In the old detective metaphor, once the crime is solved, the job is over. These days, with chronic illnesses becoming a large part of medical practices, doctors need to broaden their case histories to include more about the lives from which their patients come and to which, well or ill, they must return.
"The diagnostic skills of Sherlock Holmes are not outdated," says Montgomery, a professor of medicine and of medical ethics and humanities at Northwestern University Medical School in Chicago. "Holmes need only make fuller use of Watson's awareness that the lives of those who consult them are far more richly detailed than their misfortune suggests."
Montgomery's April 1 talk, "Medicine and the Masque of Science," will be at 4 p.m. in room 001, Salomon Center. Her talk is sponsored by the Harriet W. Sheridan Literature and Medicine Lectureship, an annual program combining literature and medicine.

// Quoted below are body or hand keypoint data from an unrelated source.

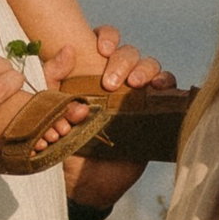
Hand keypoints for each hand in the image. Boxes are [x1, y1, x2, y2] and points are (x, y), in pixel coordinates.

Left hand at [58, 23, 169, 212]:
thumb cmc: (66, 144)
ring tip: (135, 85)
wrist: (87, 183)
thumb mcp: (50, 110)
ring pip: (150, 65)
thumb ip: (52, 79)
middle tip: (111, 83)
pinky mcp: (152, 112)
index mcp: (91, 71)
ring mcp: (136, 94)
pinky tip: (158, 89)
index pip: (104, 39)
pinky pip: (168, 88)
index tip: (101, 50)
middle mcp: (117, 78)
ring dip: (145, 69)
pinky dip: (167, 83)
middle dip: (123, 60)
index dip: (107, 36)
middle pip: (128, 52)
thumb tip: (68, 49)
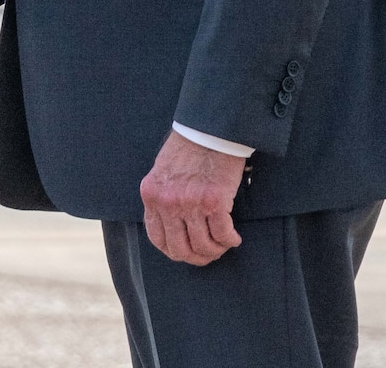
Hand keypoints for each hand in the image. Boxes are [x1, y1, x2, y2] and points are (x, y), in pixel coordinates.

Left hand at [140, 132, 244, 264]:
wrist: (210, 128)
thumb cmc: (189, 147)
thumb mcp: (163, 172)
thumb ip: (163, 197)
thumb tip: (173, 226)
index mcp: (151, 195)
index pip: (157, 238)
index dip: (174, 251)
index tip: (187, 252)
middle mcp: (167, 202)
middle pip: (180, 249)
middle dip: (197, 257)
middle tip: (209, 254)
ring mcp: (190, 203)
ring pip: (203, 245)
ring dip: (216, 250)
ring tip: (224, 244)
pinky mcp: (214, 201)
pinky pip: (222, 235)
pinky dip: (230, 240)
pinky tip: (234, 238)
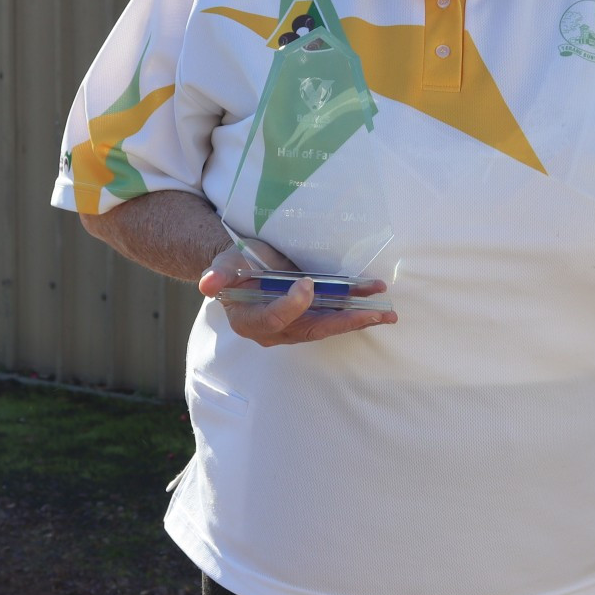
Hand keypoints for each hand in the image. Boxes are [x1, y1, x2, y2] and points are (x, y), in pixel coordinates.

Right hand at [198, 243, 394, 345]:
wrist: (245, 267)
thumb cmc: (235, 265)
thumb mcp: (224, 264)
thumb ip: (219, 274)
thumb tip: (208, 285)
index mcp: (251, 320)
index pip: (275, 319)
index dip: (292, 304)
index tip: (306, 283)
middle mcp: (276, 330)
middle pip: (312, 329)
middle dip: (344, 322)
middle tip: (372, 314)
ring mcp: (295, 325)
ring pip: (329, 325)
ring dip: (358, 319)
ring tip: (386, 314)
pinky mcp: (310, 316)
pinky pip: (335, 316)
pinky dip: (356, 311)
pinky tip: (378, 304)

When it comes to caring for patients, medicine relies more on the art of storytelling than science, says Montgomery, author of the book, "Doctors' Stories: The Narrative Structure of Medical Knowledge" (Princeton University Press, 1991). In all of literature, medicine most closely resembles detective stories, she says, which arose about the same time as early advances in human biology were helping the scientific physician to identify disease and accurately describe its workings in the body. As Sherlock Holmes retells the victim's story and broods on physical evidence to reconstruct and solve the crime, a doctor reinterprets a patient's story and scrutinizes test results to arrive at a diagnosis and treatment.
The storytelling, or narrative, tradition is how medical professors train scientifically savvy students to be clinically competent doctors, Montgomery says. In the midst of the uncertainty of each new case, medical narratives provide the structure for physicians to learn and teach, to record familiar maladies, and to investigate and report unfamiliar ones. A better understanding and use of narratives will help improve medical discourse for both doctor and patient, she says.
The Sheridan Lectureship was established after the Brown literature professor's death from cancer to provide a special forum to preserve and continue her interest in the interdisciplinary exploration of doctors, doctoring, illness, and healing in literature.